● Source excerpt
-=-=-

# Mac OS X USB to Parallel Connector Driver Help.



## jge_ga (Jun 25, 2005)

I am trying to hook my Epson LQ-570+ ESCP2 Printer to my Mac Mini. I bought a USB to Parallel (IEEE-1284) Connector in order to connect them together but come to find out, the Connector is for PC only. I am running Mac OS X 10.3.9 and is there a way I can convert/install the driver from the CD that came with the connector onto my Mac? And just for a little background a few months ago I switched from Windows to Mac so I pretty much don't have a clue about most of the applications/features/abilities associated with Macintosh and Apple. I appreciate any help I can get.


----------



## riccbhard (Jun 25, 2005)

This may help you: http://docs.info.apple.com/article.html?artnum=43027

And, welcome to the forum!


----------



## gsahli (Jun 25, 2005)

No driver required.


----------



## jge_ga (Jun 25, 2005)

If I choose USB in the Device drop down box in Add Printer of Print & Fax, the box below  it shows in the "Product" column "IEEE-1284 Controller" and right next to that in the "Type" column it has "Driver Not Installed".


----------



## gsahli (Jun 26, 2005)

I'm pretty sure that means no printer driver matches that printer name.


----------



## jge_ga (Jun 27, 2005)

-=-=-

A data block
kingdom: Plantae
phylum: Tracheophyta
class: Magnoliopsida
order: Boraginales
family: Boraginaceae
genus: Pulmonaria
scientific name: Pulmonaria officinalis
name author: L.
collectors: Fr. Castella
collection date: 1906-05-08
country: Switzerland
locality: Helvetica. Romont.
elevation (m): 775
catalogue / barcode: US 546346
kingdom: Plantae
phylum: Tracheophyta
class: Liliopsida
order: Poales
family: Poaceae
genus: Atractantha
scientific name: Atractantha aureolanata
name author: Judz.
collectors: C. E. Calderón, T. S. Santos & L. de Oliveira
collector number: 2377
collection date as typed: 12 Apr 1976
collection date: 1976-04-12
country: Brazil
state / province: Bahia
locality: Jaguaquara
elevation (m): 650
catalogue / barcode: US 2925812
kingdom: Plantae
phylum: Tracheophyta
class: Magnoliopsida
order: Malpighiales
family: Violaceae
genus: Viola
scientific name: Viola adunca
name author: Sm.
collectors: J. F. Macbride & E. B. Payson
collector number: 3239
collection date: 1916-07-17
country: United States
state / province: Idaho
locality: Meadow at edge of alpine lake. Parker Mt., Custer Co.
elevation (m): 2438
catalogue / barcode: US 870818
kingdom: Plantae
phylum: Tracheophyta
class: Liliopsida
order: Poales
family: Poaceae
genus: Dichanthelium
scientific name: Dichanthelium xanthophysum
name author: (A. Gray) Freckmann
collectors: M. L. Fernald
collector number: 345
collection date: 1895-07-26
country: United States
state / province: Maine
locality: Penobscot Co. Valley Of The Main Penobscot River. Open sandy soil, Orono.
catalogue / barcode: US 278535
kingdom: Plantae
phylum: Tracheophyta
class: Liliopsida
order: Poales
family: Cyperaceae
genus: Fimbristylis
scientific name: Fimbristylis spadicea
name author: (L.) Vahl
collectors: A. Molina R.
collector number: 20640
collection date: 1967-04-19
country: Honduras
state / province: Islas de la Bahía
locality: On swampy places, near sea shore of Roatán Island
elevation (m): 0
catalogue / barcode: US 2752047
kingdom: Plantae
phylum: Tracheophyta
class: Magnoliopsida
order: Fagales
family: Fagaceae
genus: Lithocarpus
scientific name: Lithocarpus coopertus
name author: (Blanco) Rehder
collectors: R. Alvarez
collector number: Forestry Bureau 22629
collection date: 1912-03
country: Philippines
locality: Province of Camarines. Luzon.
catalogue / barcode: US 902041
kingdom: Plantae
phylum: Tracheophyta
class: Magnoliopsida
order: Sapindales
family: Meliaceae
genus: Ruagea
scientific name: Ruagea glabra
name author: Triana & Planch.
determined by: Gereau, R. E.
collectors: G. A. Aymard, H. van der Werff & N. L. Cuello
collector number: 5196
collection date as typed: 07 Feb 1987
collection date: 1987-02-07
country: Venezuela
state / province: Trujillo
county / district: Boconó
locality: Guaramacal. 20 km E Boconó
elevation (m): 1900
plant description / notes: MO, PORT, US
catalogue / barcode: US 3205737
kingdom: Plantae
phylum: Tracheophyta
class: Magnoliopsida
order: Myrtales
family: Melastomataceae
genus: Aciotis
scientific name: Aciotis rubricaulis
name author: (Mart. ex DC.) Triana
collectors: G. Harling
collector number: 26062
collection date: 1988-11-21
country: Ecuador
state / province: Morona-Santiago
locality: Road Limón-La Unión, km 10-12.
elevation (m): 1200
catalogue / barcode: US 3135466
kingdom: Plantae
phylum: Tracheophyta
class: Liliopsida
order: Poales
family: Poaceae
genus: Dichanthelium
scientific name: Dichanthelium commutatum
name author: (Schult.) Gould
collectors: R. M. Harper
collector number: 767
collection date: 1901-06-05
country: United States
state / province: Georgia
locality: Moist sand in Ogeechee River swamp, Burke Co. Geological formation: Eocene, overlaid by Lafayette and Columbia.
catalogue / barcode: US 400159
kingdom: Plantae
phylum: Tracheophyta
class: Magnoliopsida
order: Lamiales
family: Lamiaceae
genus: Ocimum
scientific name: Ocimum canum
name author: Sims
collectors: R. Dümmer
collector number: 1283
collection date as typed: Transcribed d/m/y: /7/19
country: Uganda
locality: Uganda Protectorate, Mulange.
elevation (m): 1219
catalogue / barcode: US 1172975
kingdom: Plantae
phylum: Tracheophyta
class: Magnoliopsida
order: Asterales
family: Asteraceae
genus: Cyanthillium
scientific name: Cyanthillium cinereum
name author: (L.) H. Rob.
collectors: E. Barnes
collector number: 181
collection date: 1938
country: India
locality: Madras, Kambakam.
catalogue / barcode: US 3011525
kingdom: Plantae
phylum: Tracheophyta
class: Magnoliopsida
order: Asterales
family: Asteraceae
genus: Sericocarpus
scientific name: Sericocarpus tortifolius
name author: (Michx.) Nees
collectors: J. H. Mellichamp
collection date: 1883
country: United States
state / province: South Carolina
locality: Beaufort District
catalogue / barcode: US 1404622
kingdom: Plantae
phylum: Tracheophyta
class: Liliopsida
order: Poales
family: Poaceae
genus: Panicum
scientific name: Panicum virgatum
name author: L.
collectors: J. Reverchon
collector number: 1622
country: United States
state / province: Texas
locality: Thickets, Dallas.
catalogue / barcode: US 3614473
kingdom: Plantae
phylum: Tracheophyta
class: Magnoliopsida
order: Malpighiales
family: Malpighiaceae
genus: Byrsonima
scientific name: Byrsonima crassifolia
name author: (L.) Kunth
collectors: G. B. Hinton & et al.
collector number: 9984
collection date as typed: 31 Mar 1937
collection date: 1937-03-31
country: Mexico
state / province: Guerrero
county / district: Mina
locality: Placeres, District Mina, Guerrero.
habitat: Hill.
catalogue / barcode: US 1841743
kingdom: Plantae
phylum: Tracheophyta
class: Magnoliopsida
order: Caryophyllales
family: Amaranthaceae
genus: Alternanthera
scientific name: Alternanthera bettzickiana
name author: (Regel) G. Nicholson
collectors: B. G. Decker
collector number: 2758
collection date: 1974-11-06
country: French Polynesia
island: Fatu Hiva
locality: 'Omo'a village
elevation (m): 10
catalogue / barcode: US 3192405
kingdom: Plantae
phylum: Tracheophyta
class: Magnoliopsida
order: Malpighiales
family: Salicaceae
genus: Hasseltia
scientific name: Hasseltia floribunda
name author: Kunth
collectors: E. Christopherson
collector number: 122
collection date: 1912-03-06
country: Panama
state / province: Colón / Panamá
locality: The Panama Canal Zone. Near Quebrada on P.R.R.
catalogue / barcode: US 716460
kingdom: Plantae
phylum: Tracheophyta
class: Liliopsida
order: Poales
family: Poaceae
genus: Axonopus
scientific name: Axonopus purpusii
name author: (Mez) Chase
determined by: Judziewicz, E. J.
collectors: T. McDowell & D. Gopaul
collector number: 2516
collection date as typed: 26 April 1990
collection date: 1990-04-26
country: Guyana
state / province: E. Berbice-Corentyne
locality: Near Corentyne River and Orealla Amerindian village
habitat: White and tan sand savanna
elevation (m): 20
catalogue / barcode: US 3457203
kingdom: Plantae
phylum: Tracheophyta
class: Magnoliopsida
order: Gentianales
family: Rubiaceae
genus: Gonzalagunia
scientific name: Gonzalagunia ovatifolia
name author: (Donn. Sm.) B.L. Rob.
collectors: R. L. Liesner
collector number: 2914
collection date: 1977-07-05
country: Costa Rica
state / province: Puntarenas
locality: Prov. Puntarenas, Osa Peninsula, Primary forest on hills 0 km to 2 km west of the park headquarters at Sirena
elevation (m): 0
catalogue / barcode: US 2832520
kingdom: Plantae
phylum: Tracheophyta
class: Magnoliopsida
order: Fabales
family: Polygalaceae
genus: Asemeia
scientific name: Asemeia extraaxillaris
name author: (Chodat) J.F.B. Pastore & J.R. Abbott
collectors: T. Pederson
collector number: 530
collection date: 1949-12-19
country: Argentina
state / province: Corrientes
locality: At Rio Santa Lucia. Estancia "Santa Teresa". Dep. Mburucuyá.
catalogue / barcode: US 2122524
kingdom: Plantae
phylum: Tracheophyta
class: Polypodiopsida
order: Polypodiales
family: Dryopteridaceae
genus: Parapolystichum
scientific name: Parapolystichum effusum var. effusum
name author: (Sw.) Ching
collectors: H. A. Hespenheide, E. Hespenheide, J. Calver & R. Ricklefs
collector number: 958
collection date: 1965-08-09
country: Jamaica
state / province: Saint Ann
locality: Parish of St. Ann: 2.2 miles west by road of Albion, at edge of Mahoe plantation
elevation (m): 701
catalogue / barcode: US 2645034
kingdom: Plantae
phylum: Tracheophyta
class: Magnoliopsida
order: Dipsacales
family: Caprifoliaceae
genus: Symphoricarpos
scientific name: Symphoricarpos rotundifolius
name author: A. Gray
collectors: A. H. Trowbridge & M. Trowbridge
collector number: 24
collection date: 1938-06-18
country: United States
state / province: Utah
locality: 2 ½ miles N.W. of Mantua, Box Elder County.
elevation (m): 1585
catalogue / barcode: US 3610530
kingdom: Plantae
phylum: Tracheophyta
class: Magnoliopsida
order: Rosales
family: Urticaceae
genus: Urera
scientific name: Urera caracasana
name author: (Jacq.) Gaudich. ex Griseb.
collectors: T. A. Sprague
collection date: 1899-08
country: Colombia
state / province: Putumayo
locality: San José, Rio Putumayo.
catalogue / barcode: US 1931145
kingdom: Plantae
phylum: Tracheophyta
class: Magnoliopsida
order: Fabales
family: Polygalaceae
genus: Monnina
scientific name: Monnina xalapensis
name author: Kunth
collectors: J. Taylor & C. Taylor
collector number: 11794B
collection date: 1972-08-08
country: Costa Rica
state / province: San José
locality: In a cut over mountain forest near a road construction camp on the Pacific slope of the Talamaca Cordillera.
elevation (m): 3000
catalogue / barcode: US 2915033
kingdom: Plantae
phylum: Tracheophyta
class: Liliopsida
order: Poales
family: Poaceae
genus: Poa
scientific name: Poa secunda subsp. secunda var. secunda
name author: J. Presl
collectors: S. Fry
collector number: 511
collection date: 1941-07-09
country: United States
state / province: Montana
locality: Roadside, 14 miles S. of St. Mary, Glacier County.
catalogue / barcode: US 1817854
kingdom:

-=-=-

● Set of tasks
- a) From the thread on the USB to parallel connector, quote the passage starting with "If I choose" and going on through "that printer name.".
- b) In the thread on the USB to parallel connector, which version of Mac OS X is jge_ga running?
- c) Translate this sentence from the thread on the USB to parallel connector into Spanish: "I'm pretty sure that means no printer driver matches that printer name."

● Answer set
- a)
If I choose USB in the Device drop down box in Add Printer of Print & Fax, the box below  it shows in the "Product" column "IEEE-1284 Controller" and right next to that in the "Type" column it has "Driver Not Installed".


----------



## gsahli (Jun 26, 2005)

I'm pretty sure that means no printer driver matches that printer name.

- b) Mac OS X 10.3.9

- c) Estoy bastante seguro de que eso significa que ningún controlador de impresora coincide con ese nombre de impresora.